Publication Date : 13-09-2012


Taiwan President Ma Ying-jeou paid an inspection visit to Pengjia Islet, or Agincourt, last Friday. His purpose was to emphasise Taiwan's sovereignty over the Tiaoyutai Islands, which the Japanese call the Senkakus and claim as their inherent territory just as China does. The purpose was served.

The sovereignty dispute, which arose after a U.N. survey indicated that there are vast oil reserves under the waters of the tiny uninhabited islets, which the Chinese call the Diaoyu Islands. Tensions are mounting between China and Japan with Prime Minister Yoshihiko Noda's decision to nationalise the Senkaku Islands, three of which ultra-nationalist Governor of Tokyo Shintaro Ishihara would like to buy if he could to defend against an imagined imminent Chinese takeover. Taiwan has to do something for self-preservation in the new conflict among the three sovereignty claimants.

That something is the “East China Sea Peace Initiative” Ma proclaimed, coincidentally 60 years after the Peace Treaty of Taipei went into force. Under the treaty, signed on April 28, 1952, Japan renounced Taiwan and its appertaining islands, which were returned to the Republic of China. Ma's initiative calls for shelving the sovereignty dispute in order to jointly develop the Tiaoyutais' resources, but that call fell on deaf ears. So, he flew to Taiwan's northernmost island of Pengjia to announce an action plan to make the East China Sea a sea of peace and prosperity.

Under Ma's action plan, a three-way dialogue is proposed to emerge among Taiwan, Japan and China. He said on Pengjia that there now exist three bilateral dialogue platforms between Taiwan and Japan, China and Taiwan, and Japan and China. If three countries were all in agreement, the three bilateral platforms could be amalgamated into one tripartite dialogue mechanism to negotiate a modus vivendi for their joint development of the resources of the small archipelago, a mere 100 miles northeast of Keelung. As an idea, it sounds just as good and fine as the “East China Sea Peace Initiative.” But neither of them can work.

The tripartite dialogue would be possible, if all three countries were agreed. First of all, they have to agree the sovereignty dispute exists. But all of them insist their sovereignty is indisputable. Taiwan and China would shelve that dispute, but Japan stubbornly reiterates there isn't a dispute that needs to be shelved in the first place.

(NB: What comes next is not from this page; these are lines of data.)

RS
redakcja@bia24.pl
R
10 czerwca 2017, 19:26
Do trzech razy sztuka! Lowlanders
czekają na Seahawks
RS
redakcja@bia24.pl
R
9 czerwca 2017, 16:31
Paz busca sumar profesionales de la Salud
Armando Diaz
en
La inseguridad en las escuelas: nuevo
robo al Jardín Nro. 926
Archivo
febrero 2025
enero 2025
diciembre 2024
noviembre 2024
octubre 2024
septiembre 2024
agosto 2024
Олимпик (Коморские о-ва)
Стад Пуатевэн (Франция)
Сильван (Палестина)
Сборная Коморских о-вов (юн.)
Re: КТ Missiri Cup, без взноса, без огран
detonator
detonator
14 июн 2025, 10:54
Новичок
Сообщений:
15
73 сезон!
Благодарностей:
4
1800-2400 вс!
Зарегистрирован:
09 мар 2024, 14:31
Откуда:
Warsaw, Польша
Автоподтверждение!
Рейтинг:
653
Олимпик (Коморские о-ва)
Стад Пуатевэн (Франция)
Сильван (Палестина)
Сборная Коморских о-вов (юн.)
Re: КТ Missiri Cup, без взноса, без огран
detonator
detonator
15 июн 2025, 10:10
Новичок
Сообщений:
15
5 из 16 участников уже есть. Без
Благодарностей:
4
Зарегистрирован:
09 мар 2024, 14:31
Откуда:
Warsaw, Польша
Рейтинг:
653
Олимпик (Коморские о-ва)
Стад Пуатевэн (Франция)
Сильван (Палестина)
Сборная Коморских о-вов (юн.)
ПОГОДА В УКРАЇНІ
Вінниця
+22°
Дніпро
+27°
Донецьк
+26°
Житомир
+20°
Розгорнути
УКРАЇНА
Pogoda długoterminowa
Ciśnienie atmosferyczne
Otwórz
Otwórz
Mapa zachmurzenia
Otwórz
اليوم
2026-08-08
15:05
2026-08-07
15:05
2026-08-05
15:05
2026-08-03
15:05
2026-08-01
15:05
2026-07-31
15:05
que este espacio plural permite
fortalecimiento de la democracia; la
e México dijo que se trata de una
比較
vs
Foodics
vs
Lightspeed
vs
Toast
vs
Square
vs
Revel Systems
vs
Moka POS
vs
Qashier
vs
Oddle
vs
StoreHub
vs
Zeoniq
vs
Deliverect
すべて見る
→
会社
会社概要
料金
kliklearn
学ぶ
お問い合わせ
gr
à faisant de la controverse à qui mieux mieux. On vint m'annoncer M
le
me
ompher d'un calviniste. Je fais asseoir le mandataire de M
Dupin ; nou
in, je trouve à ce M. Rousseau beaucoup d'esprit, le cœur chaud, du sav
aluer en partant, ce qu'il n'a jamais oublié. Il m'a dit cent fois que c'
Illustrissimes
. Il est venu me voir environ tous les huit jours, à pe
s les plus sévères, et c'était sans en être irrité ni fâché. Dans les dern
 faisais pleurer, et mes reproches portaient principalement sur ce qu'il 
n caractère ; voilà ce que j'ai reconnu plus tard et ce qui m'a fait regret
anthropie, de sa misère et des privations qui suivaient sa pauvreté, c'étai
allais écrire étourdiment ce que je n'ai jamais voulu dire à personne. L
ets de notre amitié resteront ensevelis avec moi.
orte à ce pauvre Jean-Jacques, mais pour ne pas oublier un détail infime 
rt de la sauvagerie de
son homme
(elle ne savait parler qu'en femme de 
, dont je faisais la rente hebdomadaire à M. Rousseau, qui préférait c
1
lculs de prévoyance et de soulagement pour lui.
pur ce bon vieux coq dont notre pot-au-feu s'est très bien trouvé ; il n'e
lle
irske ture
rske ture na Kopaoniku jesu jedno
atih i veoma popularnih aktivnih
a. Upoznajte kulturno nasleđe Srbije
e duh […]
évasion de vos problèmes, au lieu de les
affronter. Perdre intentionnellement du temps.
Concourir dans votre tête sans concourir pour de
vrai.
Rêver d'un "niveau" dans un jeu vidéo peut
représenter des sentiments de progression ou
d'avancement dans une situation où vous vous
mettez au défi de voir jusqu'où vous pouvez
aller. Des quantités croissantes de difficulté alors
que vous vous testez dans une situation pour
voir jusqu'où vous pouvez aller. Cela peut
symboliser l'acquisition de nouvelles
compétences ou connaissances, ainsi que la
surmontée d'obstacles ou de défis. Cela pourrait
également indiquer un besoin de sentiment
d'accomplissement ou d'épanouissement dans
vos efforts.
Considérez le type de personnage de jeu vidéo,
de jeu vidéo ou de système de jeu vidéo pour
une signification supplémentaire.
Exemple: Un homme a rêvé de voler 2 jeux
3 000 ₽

 Even if Tokyo were persuaded to shelve the sovereignty dispute to get the tripartite dialogue under way, mutual suspicion would doom it to utter failure. Japan would suspect that Taiwan and China might gang up against it. Taiwan doesn't want to appear subordinate to China, which suspects Taipei and Tokyo could make a secret deal to the detriment of its national interests. Taipei would also suspect it might be shunted aside by Tokyo and Beijing that may arrange a similar deal for their mutual benefit.

Nonetheless, this is the best Ma can do under the existing circumstances. China is an emerging bully. Japan is a world power. And the president, under pressure of Taiwan's rising new nationalism, has to make a move to safeguard the sovereignty of the Tiaoyutai Islands in the face of his two formidable adversaries. He can't rattle a sabre that Taiwan doesn't have. Taiwan relies on China and Japan for trade to survive, and Ma cannot afford to threaten an embargo or economic sanctions to make the two adversaries listen. In fact, he cannot resort to anything potent enough for persuading them to treat Taiwan as a party to the dispute on an equal footing.

Between a rock and a hard place, President Ma has chosen the East China Sea Peace Initiative and the trip to Pengjia, which Su Tseng-chang, chairman of the opposition Democratic Progressive Party, has condemned as an act of “making an Ah Q out of himself.” As a matter of fact, it is Ma's only path between Scylla and Charybdis.

Su is now suggesting Ma should call upon the United States to join in a quadripartite dialogue to solve the sovereignty dispute. Apparently, Su does not know Ma is not doing all this to solve the problem, but rather in order just to avoid remaining under fire from Su and company for failure to safeguard Taiwan's inherent territory of the Tiaoyutai Islands.